Seeing this movie theatrically with my father at age 7, “Batman” acted as my introduction to all of the film’s major players: Jack Nicholson, Michael Keaton, Kim Basinger, director Tim Burton and composer Danny Elfman. The only familiarity I had going in was with singer Prince, who provided most of the film’s other music not attributed to Elfman. It is this incredible collection of talent and not the film’s simplified story which makes it special in my eyes (that and, of course, the nostalgia factor).

“Batman” would simply not have been what it was with lesser actors. As Vicky Vale (a character which has yet to reappear in any subsequent Batman film), Kim Basinger shows us some of the talent which would eventually win her a Best Supporting Actress award (in 1997, for “L.A. Confidential”). Admittedly, a more recent incarnation of the Joker has caused me to look back and see Jack Nicholson’s portrayal of the character for what it is. Rather than slip into the persona of the Joker, Nicholson is more or less playing himself AS the Joker. Doesn’t mean he isn’t fantastic as always. As much of a legend and as much of a scene-stealer as Nicholson is, the real coup in the casting department was in giving the role of Batman/Bruce Wayne to Michael Keaton. At the time, it seemed an unlikely hire, as Keaton was known best for the title role in Burton’s “Beetlejuice.” That character would lead one to think of Keaton then as being a more likely candidate for the Joker. Thank goodness we were wrong because, after all of the films in the series featuring the Caped Crusader (both the good and the bad) that have followed, Keaton remains the definitive Bruce Wayne/Batman. Almost as synomymous with the character is Danny Elfman’s main theme, much in the same way that the John Williams “Superman” theme is.

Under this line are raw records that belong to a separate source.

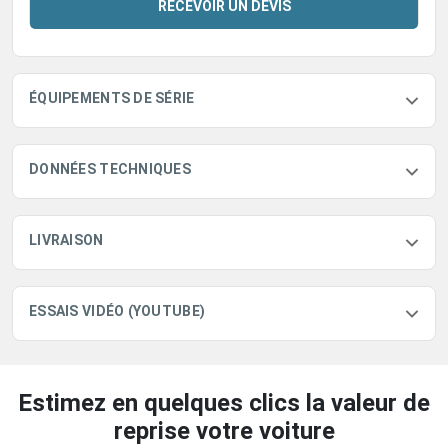
RECEVOIR UN DEVIS
ÉQUIPEMENTS DE SÉRIE
DONNÉES TECHNIQUES
LIVRAISON
ESSAIS VIDÉO (YOUTUBE)
Estimez en quelques clics la valeur de
reprise votre voiture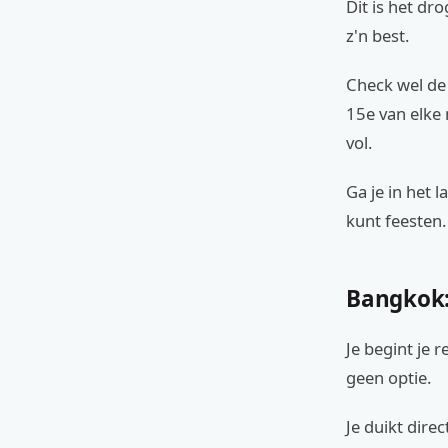
Dit is het dr
z'n best.
Check wel de 
15e van elke
vol.
Ga je in het 
kunt feesten.
Bangkok:
Je begint je 
geen optie.
Je duikt dire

In addition to being one of the first truly successful films based on a comic book, “Batman” also did its part in the creation of the blockbuster. Oh, it’s true that there were a number of movies that had come before which made a ton of money for their studio. But it wasn’t really until after the summer of 1989 that we started seeing movies making $200 million, $300 million, and now sometimes $400-$600 million on a more annual basis. You can attribute this to inflated ticket prices if you must… but the numbers speak for themselves, regardless.

If I had to rely on just the story, there are ways in which I could pick “Batman” apart if I tried hard enough. Particularly in the climax, there are some small things which bug me, such as how the Joker can know he was “a kid” when he killed the Batman’s parents since he doesn’t even know who Batman really is, or how it is that Joker’s thugs could anticipate that their boss would choose the bell tower of the church when running from Batman. It’s also somewhat strange that more of an emphasis is placed on the Joker’s origins than Batman’s, but whatever. Overall, it’s still a lot of fun, and worth sharing the experience with our children as our parents did for our generation.